Different Treasure Valley Green Initiatives

It has become more and more important over the last couple of decades that people and organizations take a bigger part in making sure the planet keeps on surviving as it always has. We as human beings have made a noticeable impact on the world we live on the surface of and if we want to continue to live on the surface, there are things we need to do to lower and alter that impact. Each person, each company, each city, and each country needs to do its part to help the natural state of the Earth return to equilibrium. With that in mind, you might be wondering what Idaho is doing for its part to solve this problem and you are probably specifically wondering about the Treasure Valley, both because it is statistically likely that if you live in Idaho you also live in the Treasure Valley and because, as the most populous area of the state, it has the most people polluting and causing trouble. There are many things going on in Boise and its surrounding cities that spread across the Treasure Valley and here are a few of those things that might affect a change in the way the environment is impacted.

There are a wide variety of different things going on in Boise and the cities around it that are all aimed at reducing the area’s effect on the local and global environment. In fact, there are far too many to get into. However, there are a few major initiatives that I want to cover and be sure you are aware of, namely when it comes to transportation, energy, and clean water, the last being a problem that is increasingly serious in the United States (You would have thought we would have figured it out by now).

First of all, Boise is pushing for a better public transportation system. Idaho is not the easiest place to live when you do not own a car. It is possible to get around the major metropolitan areas without one but once you need to go more than a few miles, the trip ends up becoming hundreds of miles. There is just a lot of space between places of relevance in Idaho. However, there are still things that Boise is doing to improve its public transportation, in and around the city. There are buses, trains, trams, and there is even a fleet of bicycles sprinkled around the city that can be used by the public to shorten the distances between different parts of the city. This way, there are fewer people on the road in their cars, alone, spewing pollutants all over the place.

A lot of people in the city of Boise and the areas surrounding it want to see changes and improvements in how energy is produced and used within and without the city. Like most places, much of the energy generated in and for Boise is not sustainable or clean by any stretch of the imagination. However, there are quite a few people and government agencies pushing for additions of solar energy as well as geothermal. Solar energy is not the most efficient source of power there is on the planet, but it is certainly clean and can be used to slow the tide of damage and supplement current energy producers while the general problem is solved. Homeowners and businesses are being encouraged with different incentives to pursue their own personal use of solar power. Geothermal energy is a little bit different. Boise and the Treasure Valley are uniquely situated in a position to take advantage of what is going on beneath the surface of the earth to produce some energy that does not require any burning, and which is more reliable than solar energy. While the sun might not be shining, there is certainly always something going on underground.

It is also becoming a lot harder to find water that is truly clean and there are few other more essential needs to human survival than drinkable water (It also helps to know that the water you are using to clean yourself is clean and safe).
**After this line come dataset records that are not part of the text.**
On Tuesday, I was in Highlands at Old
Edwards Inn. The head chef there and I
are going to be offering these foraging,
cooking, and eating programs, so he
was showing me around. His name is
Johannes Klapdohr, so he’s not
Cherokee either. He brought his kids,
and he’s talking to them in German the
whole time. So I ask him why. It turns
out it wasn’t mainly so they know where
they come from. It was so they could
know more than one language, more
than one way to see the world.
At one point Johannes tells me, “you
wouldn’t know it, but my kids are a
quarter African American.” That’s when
There are parts of the Snake River that are not in the best of shape and the sources of water local to the Treasure Valley and Boise are similarly compromised in places. There is a general push to change this, both in the immediate timeframe and on a longer scale. There are those that are working on cleaning up the water that is already polluted and to make sure that no further pollutants make it into the area’s rivers and other water sources. Cleaning all of this water is not an easy task, but everyone recognizes how important it is and is working hard to turn things around.

I want to finish by talking for a moment on the different problems that face Idaho environmentally and what the state has to deal with which other states do not necessarily find to be problematic. All states share the fact that they have a population of people living within them and those people pollute and damage the environment. Idaho is lucky in that it has a smaller population than most of the other states and so such an impact is limited. It is unlucky in that it has a large population of livestock, and though it might come as a surprise to many, a large population of livestock can do a lot when it comes to pollution when it comes to environmental damage. For example, cows release methane. Since there are more than a million cows located within the confines of Idaho’s borders, this means that there is a whole lot of methane going up into the atmosphere and this addition is a significant agent in the degradation that has been building up on the planet. It is not necessarily the key ingredient in that degradation, but it is certainly a factor that needs to be adjusted and accounted for. So, while Idaho does not have as many cars on the road belching exhaust into the clouds, it does have a whole bunch of cows belching methane into the clouds.